Gülşen Degener (born 25 October 1968, in Şanlıurfa) is a female Turkish-born, Germany-resident professional carom billiards player.

Career

Gülşen Degener was born in Şanlıurfa, southeastern Turkey on October 25, 1968. She began playing billiards while she was at Uludağ University in Bursa, Turkey, studying English philology and literature. After graduation, she served four years in Istanbul and three years in Berlin, Germany as a teacher for English language. During her stay in the Netherlands, she played in the Dutch Billiards League. In the summer of 2013, she quit her profession as a teacher in Germany, which she had taken a break as she received an offer in the Netherlands to switch over to professional billiards player.

She has been playing billiards for 10 years, the last 4 years professionally. After mastering straight rail billiards, she switched over to three-cushion, a more difficult variety.

In the mid-1990s, Gülşen moved to Berlin, Germany. In 1999, she played for a leading Dutch first division ladies team, Tabara. In the 2002–2003 season, she played for the German second division team BSG Duisburg, before joining the Portuguese first division team Centro Norton de Matos for the 2005–2006 season.

**DATA SECTION**
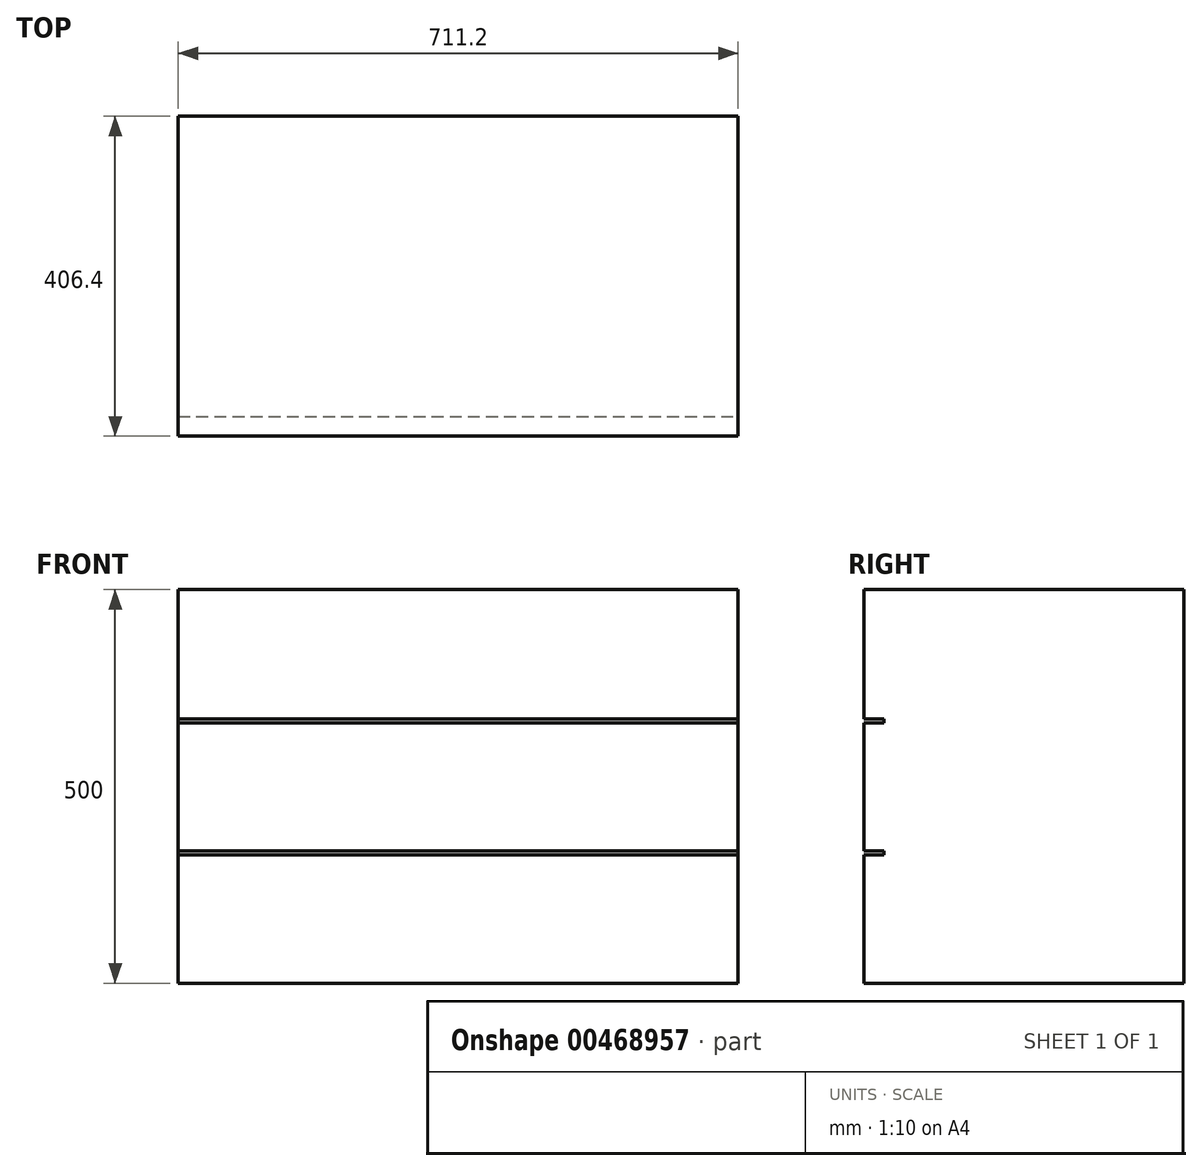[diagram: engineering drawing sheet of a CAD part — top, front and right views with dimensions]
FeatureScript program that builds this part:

**GIVEN INSTRUCTION 1**
According to the Gülşen Degener biography above, which team did she play for in the 2002–2003 season?
**GIVEN INSTRUCTION 2**
Write the next part of the Gülşen Degener biography, picking up after its final sentence.

**WRITTEN RESPONSE 1**
She played for the German second division team BSG Duisburg.

**WRITTEN RESPONSE 2**
In 2015, Degener won once again the Turkish champion title. She became runners-up at the 2015 CEB European Championships held in Brandenburg, Germany. She repeated her achievement as runners-up at the 2016 CEB European Women's Three-cushion Cup held in the Netherlands on June 17–19, 2016 after losing to the world champion Dutch Therese Klompenhouwer by 30-16 in the finals.

She was awarded the "Best Female Three-cushion Billiards Player 2016" by the Turkish Billiards Federation.

Degener currently resides in Germany and is married and has a child.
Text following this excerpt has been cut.